High-ranking UNPROFOR officer testifies at the trial of Radovan Karadzic with protective measures. According to the witness, the attacks on the citizens of Sarajevo were part of a global strategy to ‘create a climate of fear and terror’ among the civilians. General Ratko Mladic was the ‘main strategist’ and General Dragomir Milosevic was a ‘hands-on man’ in charge of implementing the strategy in the Sarajevo area in 1994 and 1995, the witness claimed

Radovan Karadzic in the courtroomRadovan Karadzic in the courtroom

The evidence of former president of the Ilidza Crisis Staff Nedjeljko Prstojevic at the trial of Radovan Karadzic was interrupted to allow the prosecution to call a high-ranking UNPROFOR officer testifying under the pseudonym KDZ 182. The witness’s written statement based on his previous testimony before the Tribunal, again with protective measures, was admitted into evidence. The witness is testifying in French and is believed to be a high-ranking officer of the French armed forces.

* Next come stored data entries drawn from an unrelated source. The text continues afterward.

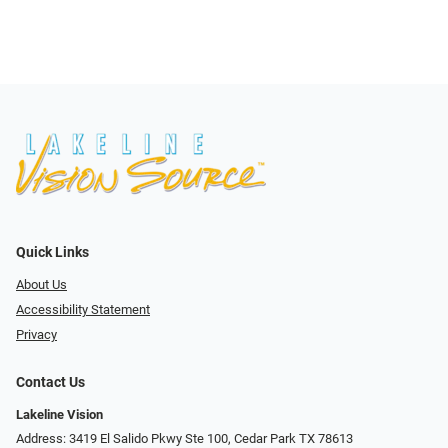
Quick Links
About Us
Accessibility Statement
Privacy
Contact Us
Lakeline Vision
Address: 3419 El Salido Pkwy Ste 100, Cedar Park TX 78613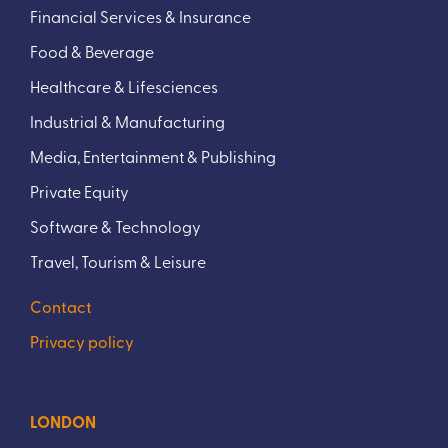
Financial Services & Insurance
Food & Beverage
Healthcare & Lifesciences
Industrial & Manufacturing
Media, Entertainment & Publishing
Private Equity
Software & Technology
Travel, Tourism & Leisure
Contact
Privacy policy
LONDON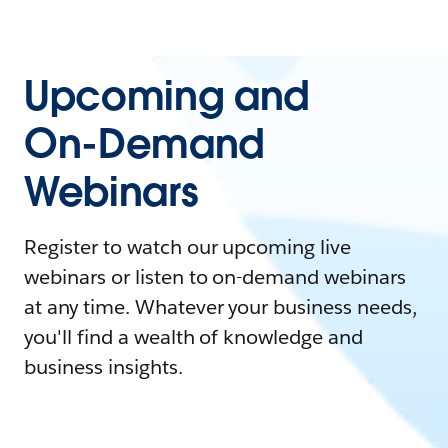
Upcoming and
On-Demand
Webinars
Register to watch our upcoming live
webinars or listen to on-demand webinars
at any time. Whatever your business needs,
you'll find a wealth of knowledge and
business insights.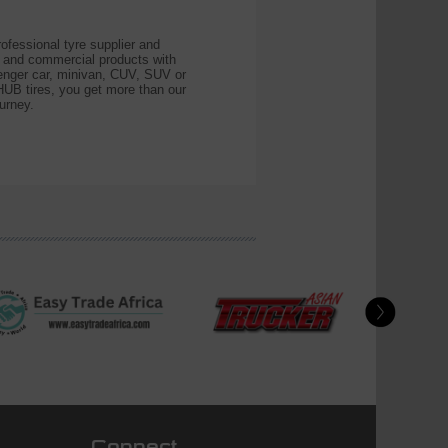
essional tyre supplier and
r and commercial products with
ssenger car, minivan, CUV, SUV or
B tires, you get more than our
urney.
Connect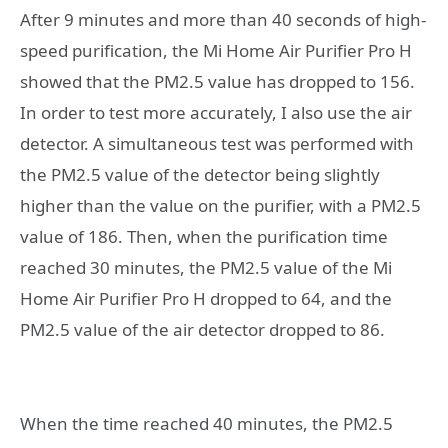
After 9 minutes and more than 40 seconds of high-
speed purification, the Mi Home Air Purifier Pro H
showed that the PM2.5 value has dropped to 156.
In order to test more accurately, I also use the air
detector. A simultaneous test was performed with
the PM2.5 value of the detector being slightly
higher than the value on the purifier, with a PM2.5
value of 186. Then, when the purification time
reached 30 minutes, the PM2.5 value of the Mi
Home Air Purifier Pro H dropped to 64, and the
PM2.5 value of the air detector dropped to 86.
When the time reached 40 minutes, the PM2.5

The prosecutor read out a brief summary of the witness’s statement. The witness did his tour of duty in the UN force in Sarajevo in late 1994 and in 1995. In that period, the Bosnian Serb forces regularly opened sniper and artillery fire on the civilians in Sarajevo. UNPROFOR protested against the targeting of civilians just as regularly, but the commander of the VRS Sarajevo-Romanija Corps Dragomir Milosevic either didn’t respond to the protests or claimed that Muslims had fired first.

As the witness said, civilians were the main target of the Serb artillery, while BH Army military facilities were ‘accidental targets’. The attacks on civilians were part of a global strategy to ‘create a climate of fear and terror’ among the citizens, the witness explained. According to him, General Mladic was the main ‘strategist’. General Milosevic was ‘the hands-on man’ in charge of implementing the strategy in the Sarajevo area. The witness said that Milenko Indjic, former VRS liaison officer with UNPROFOR, was ‘Mladic’s eyes and ears’, making sure that the SRK operations were in line with Mladic’s general strategy.

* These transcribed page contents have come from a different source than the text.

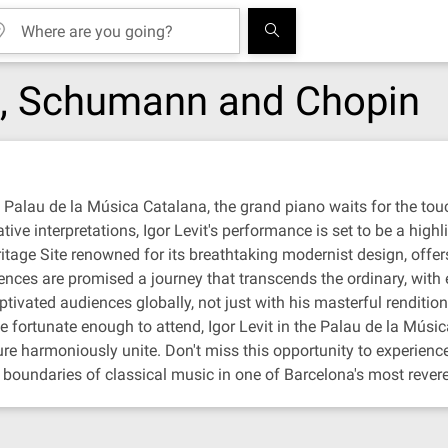
rt, Schumann and Chopin
s Palau de la Música Catalana, the grand piano waits for the touc
ve interpretations, Igor Levit's performance is set to be a highlig
ge Site renowned for its breathtaking modernist design, offers
udiences are promised a journey that transcends the ordinary, wit
ptivated audiences globally, not just with his masterful renditions
ortunate enough to attend, Igor Levit in the Palau de la Música 
e harmoniously unite. Don't miss this opportunity to experience
e boundaries of classical music in one of Barcelona's most reve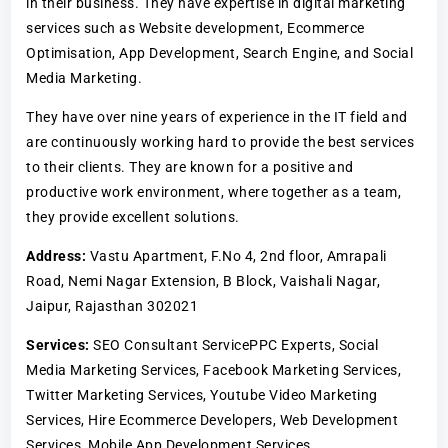
in their business. They have expertise in digital marketing
services such as Website development, Ecommerce
Optimisation, App Development, Search Engine, and Social
Media Marketing.
They have over nine years of experience in the IT field and
are continuously working hard to provide the best services
to their clients. They are known for a positive and
productive work environment, where together as a team,
they provide excellent solutions.
Address:
Vastu Apartment, F.No 4, 2nd floor, Amrapali
Road, Nemi Nagar Extension, B Block, Vaishali Nagar,
Jaipur, Rajasthan 302021
Services:
SEO Consultant ServicePPC Experts, Social
Media Marketing Services, Facebook Marketing Services,
Twitter Marketing Services, Youtube Video Marketing
Services, Hire Ecommerce Developers, Web Development
Services, Mobile App Development Services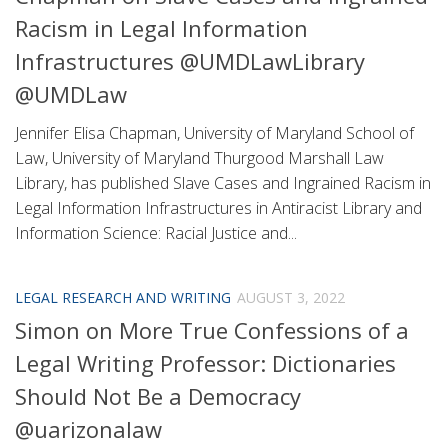
Racism in Legal Information
Infrastructures @UMDLawLibrary
@UMDLaw
Jennifer Elisa Chapman, University of Maryland School of
Law, University of Maryland Thurgood Marshall Law
Library, has published Slave Cases and Ingrained Racism in
Legal Information Infrastructures in Antiracist Library and
Information Science: Racial Justice and...
LEGAL RESEARCH AND WRITING
AUGUST 3, 2022
Simon on More True Confessions of a
Legal Writing Professor: Dictionaries
Should Not Be a Democracy
@uarizonalaw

The prosecutor brought up an order General Mladic issued on 6 November 1994, where the former commander of the VRS Main Staff institutes ‘a ban on any fire from the heavy large-caliber artillery on civilian targets...without my explicit order and approval’. The witness said the order corroborated the claim that Mladic ‘conceived, controlled and supervised’ the targeting of civilians in Sarajevo.

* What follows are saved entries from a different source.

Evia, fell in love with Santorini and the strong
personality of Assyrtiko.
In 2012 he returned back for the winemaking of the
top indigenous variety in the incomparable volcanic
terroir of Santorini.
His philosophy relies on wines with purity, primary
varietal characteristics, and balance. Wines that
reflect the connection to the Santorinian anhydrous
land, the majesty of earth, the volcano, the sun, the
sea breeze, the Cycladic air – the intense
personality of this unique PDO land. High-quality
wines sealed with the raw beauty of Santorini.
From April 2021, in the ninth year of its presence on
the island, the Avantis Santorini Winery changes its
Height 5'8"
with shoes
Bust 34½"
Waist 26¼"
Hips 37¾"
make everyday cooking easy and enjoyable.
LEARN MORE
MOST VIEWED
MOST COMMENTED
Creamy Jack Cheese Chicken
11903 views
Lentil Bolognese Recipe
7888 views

The Trial Chamber granted Karadzic five hours for the cross-examination of witness KDZ 182. Karadzic asked for more, saying that the witness’s consolidated statement was ‘full of generalized descriptions, opinions and impressions’, that it was ‘very arbitrary and therefore dangerous’ and that it ‘carries the weight of an entire indictment’. The judges rejected Karadzic’s request, saying that the Trial Chamber has already seen the accused ‘squandering’ the time given to him for the cross-examination.

Karadzic again tried to use this witness to prove that the other side targeted its own civilians and engaged in a variety of other ‘war ruses’ to ‘blame the Serbs’ and ‘draw the UN into the conflict’. The witness dismissed the claims, noting that Serbs were responsible for most of the incidents. Karadzic then put it to the witness that this was ‘mere guesswork’ but the witness disagreed, saying his assessments were based on personal observation, conversations, analyses and investigations carried out by UNPROFOR. Based on these data, the witness was able to conclude ‘beyond any doubt’ that the civilian population was ‘exposed to the Serb aggression’. ‘Those are not assumptions based on smoke’, the UNPROFOR officer concluded.